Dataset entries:
..........

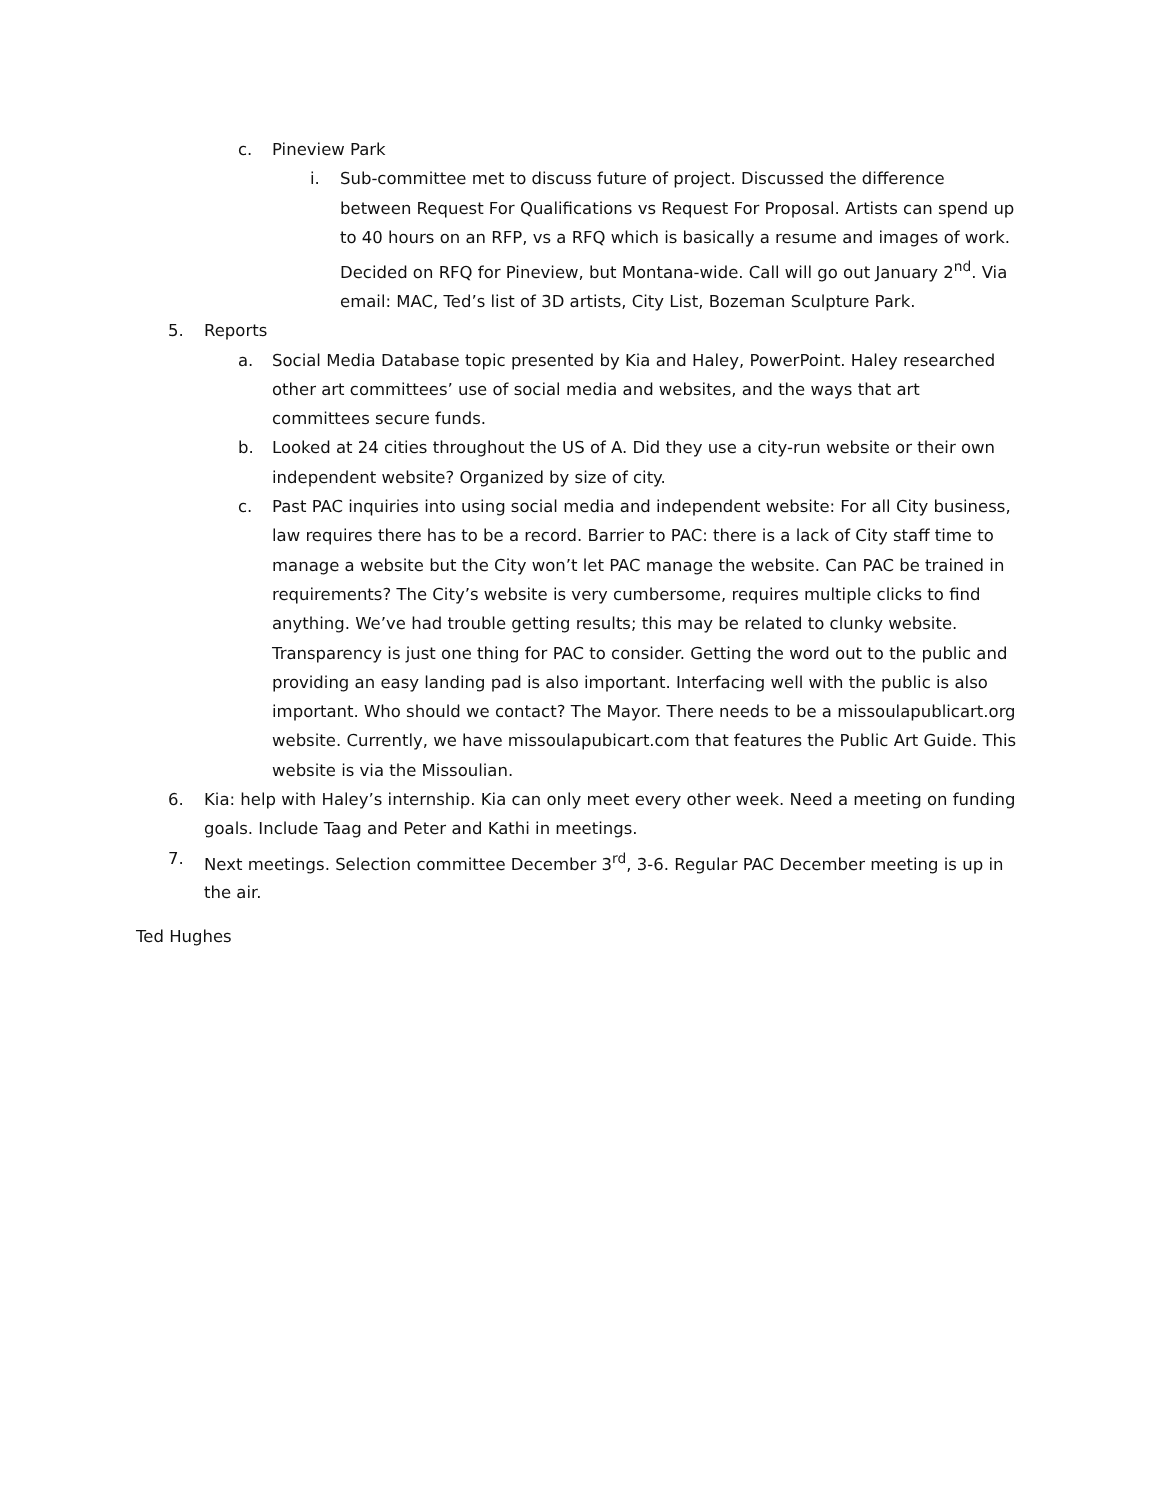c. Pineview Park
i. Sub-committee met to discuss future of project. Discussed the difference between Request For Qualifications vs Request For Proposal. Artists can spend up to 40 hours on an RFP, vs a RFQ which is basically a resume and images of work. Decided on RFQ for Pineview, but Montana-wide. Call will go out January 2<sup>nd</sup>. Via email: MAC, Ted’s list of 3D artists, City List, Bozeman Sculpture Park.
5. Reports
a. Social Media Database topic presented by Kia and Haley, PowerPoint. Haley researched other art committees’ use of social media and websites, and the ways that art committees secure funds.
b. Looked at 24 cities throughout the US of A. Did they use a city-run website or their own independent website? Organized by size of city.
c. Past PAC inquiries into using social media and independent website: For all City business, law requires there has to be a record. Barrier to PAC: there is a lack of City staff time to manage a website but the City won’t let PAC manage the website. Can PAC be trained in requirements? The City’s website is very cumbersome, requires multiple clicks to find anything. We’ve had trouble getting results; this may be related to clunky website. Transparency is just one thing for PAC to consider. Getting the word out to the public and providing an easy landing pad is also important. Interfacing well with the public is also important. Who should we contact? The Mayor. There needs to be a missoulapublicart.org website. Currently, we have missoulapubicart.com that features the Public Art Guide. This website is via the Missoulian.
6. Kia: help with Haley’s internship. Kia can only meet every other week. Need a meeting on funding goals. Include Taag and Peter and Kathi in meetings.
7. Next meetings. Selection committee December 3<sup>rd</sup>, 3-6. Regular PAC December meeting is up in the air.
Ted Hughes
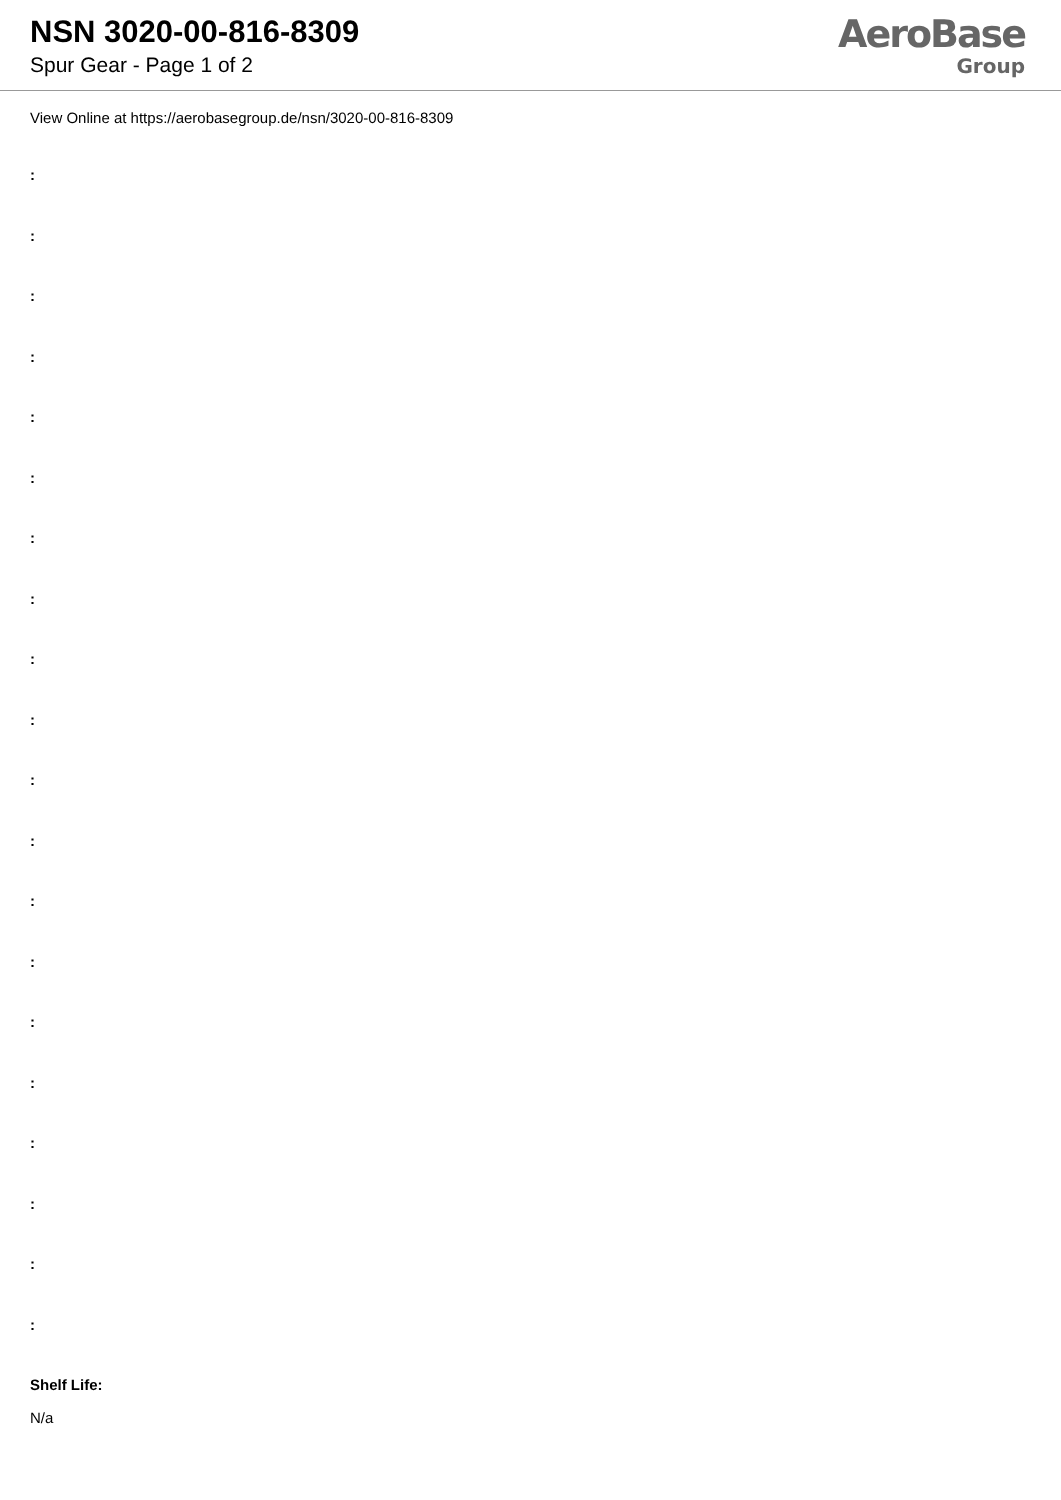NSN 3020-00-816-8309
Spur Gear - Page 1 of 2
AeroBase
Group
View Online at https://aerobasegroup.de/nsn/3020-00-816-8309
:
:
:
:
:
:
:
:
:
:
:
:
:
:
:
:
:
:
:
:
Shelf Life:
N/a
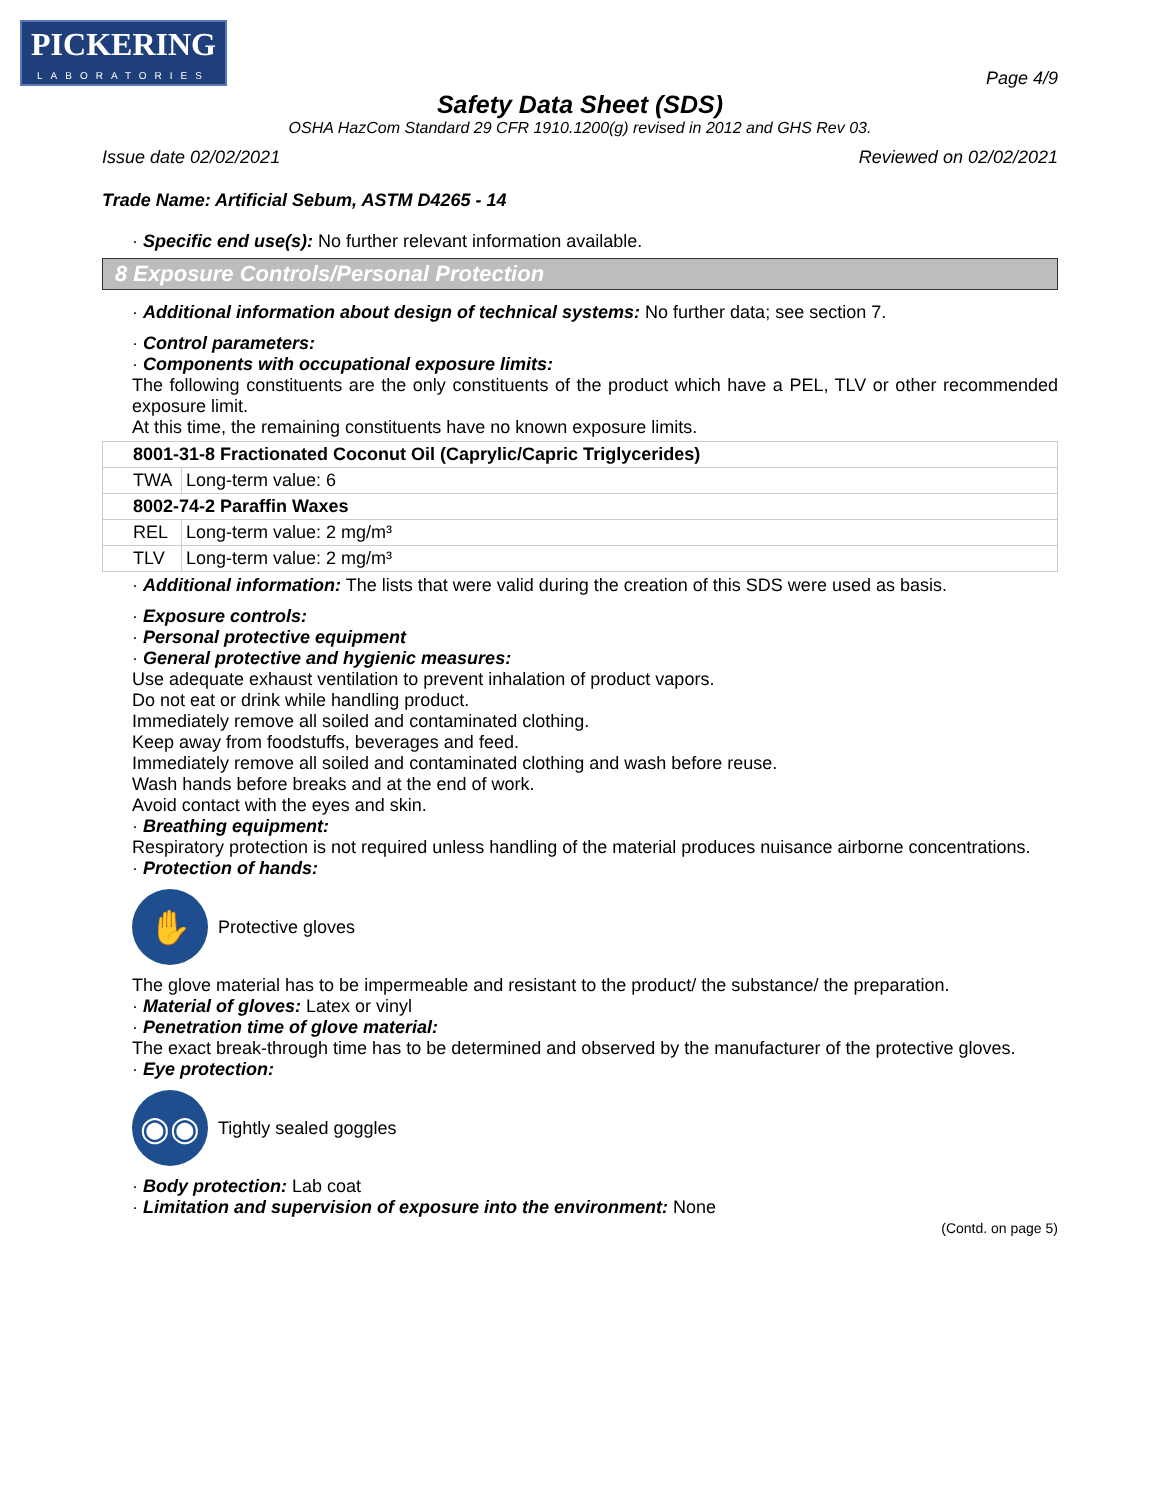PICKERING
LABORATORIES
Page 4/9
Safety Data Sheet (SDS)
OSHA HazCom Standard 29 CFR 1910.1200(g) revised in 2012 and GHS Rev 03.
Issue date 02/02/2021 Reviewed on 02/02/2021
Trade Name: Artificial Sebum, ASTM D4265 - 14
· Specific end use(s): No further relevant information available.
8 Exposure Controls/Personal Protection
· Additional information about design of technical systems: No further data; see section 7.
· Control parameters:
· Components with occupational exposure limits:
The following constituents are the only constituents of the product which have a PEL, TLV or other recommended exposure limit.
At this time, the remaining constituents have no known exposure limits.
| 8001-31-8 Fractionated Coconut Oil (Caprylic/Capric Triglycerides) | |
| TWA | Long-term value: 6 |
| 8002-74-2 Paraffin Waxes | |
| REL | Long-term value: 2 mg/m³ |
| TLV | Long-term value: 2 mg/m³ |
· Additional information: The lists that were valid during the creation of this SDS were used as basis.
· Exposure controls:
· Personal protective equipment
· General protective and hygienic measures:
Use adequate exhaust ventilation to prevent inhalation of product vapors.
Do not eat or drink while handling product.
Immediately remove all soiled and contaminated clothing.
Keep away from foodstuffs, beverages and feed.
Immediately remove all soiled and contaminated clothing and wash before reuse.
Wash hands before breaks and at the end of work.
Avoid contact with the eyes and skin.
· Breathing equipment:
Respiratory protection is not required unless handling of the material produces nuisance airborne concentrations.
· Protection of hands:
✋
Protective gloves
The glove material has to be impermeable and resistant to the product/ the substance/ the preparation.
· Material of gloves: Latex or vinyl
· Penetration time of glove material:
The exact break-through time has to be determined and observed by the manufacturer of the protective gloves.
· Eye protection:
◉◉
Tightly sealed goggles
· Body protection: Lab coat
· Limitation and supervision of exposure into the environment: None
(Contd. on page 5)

..........

*YOUR TASK*: Filter the preceding entries down to the lines with "further".

*SOLUTION FOR THIS PROBLEM*:
· Specific end use(s): No further relevant information available.
· Additional information about design of technical systems: No further data; see section 7.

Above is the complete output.